Ngāpuhi Treaty settlement set to be major talking point at Waitangi

The long-awaited Ngāpuhi Treaty settlement is set to be a major talking point at Waitangi this year following a groundbreaking report by the Waitangi Tribunal.

The nearly 2000-page document, based on the momentous Te Paparahi o Te Raki Inquiry, recommends the return of all Crown-owned land in Northland to Māori, and urges the Government to enter discussions with Ngāpuhi about constitutional reform.

Evidence for the inquiry was heard more than a decade ago, and lays bare the Crown's extensive Treaty breaches over the northern district.

The Tribunal said following the signing of the Treaty of Waitangi, the Crown overstepped its authority to govern Northern Māori, using aggressive military force and oppressive laws to impose sovereignty.

In the process it stripped Ngāpuhi of land, livelihoods and tino rangatiratanga, ignoring concerns about their Treaty rights being breached, and eventually locking many of them out of participating in a democracy.

"It vindicates what Ngāpuhi have been saying for a long, long time. The primary one being we have not ceded our sovereignty to anyone, particularly the Governent," Pita Tipene of Ngāti Hine said.

It recommends that the Crown enter talks with Northern Māori to potentially re-work the country's constitutional framework to one that acknowledges Ngāpuhi never ceded sovereignty.

"We expect a conversation on kāwanatanga and tino rangatiratanga," Huhana Lyndon of Ngāpuhi said.

"Governments will come and go but ultimately this report provides a platform for us."

While she does have reservations about aspects of the report, Lyndon was hopeful it was only the beginning of much stronger findings and recommendations in further reports expected to be released from the inquiry.

Ngāpuhi is yet to enter Treaty settlement negotiations, but this report provided a benchmark for potential redress.

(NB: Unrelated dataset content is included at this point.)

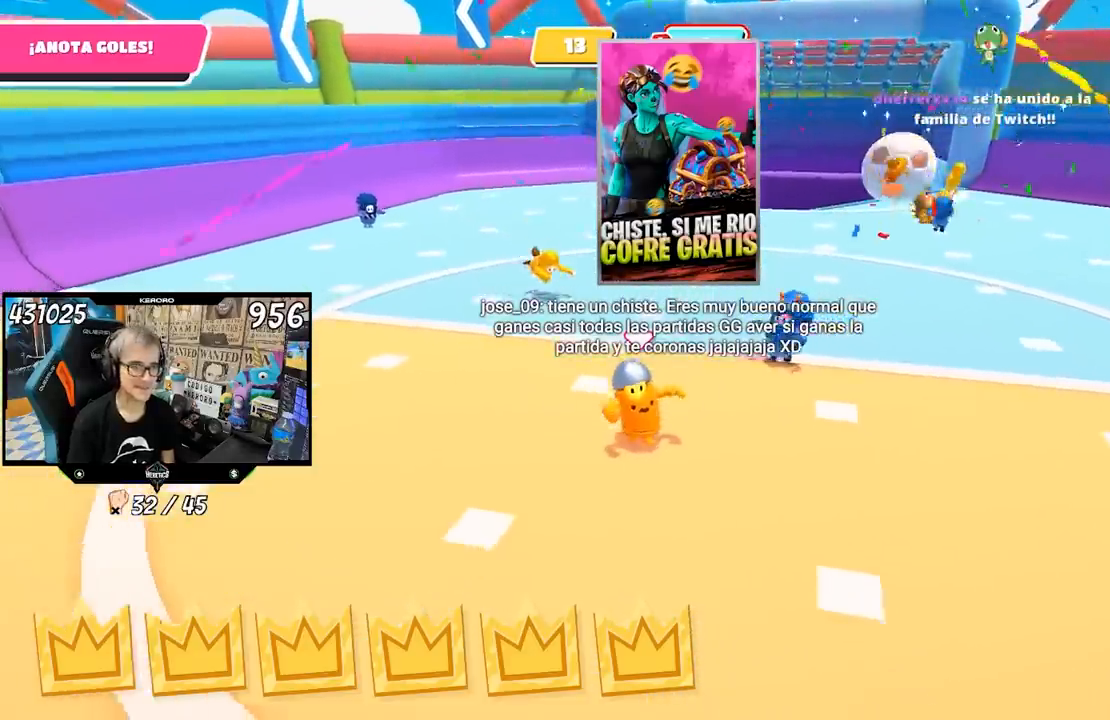
{"buttons": [], "left_stick": "up", "right_stick": "center", "events": [[33, "right_stick", "down-right"], [100, "left_stick", "up"], [200, "right_stick", "center"]]}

"The tribes of Whangaroa and Whangārei were left virtually landless because of the acts and omissions of the Crown. That's been really amplified in the report," Lyndon said.

"That's a really important finding that will help the tribes in Whangārei and Whangaroa to work further on what does redress look like.

"Now we expect a conversation on kāwanatanga and tino rangatiratanga."

Treaty Negotiations Minister Andrew Little said he still needed time to fully understand the report and its contents, but was open to discussing the recommendations with Ngāpuhi.

"The Crown hasn't neen prepared for any significant constitutional change but we should have a discussion with Ngāpuhi because of the findings that the tribunal have now made."

Māori Crown Relations Minister Kelvin Davis agreed that grasping the report properly would take time, but was confident the Crown was up for challenging discussions, including at Waitangi this year.

"We the debate, its the appropriate place to have the debate, and we look forward to it."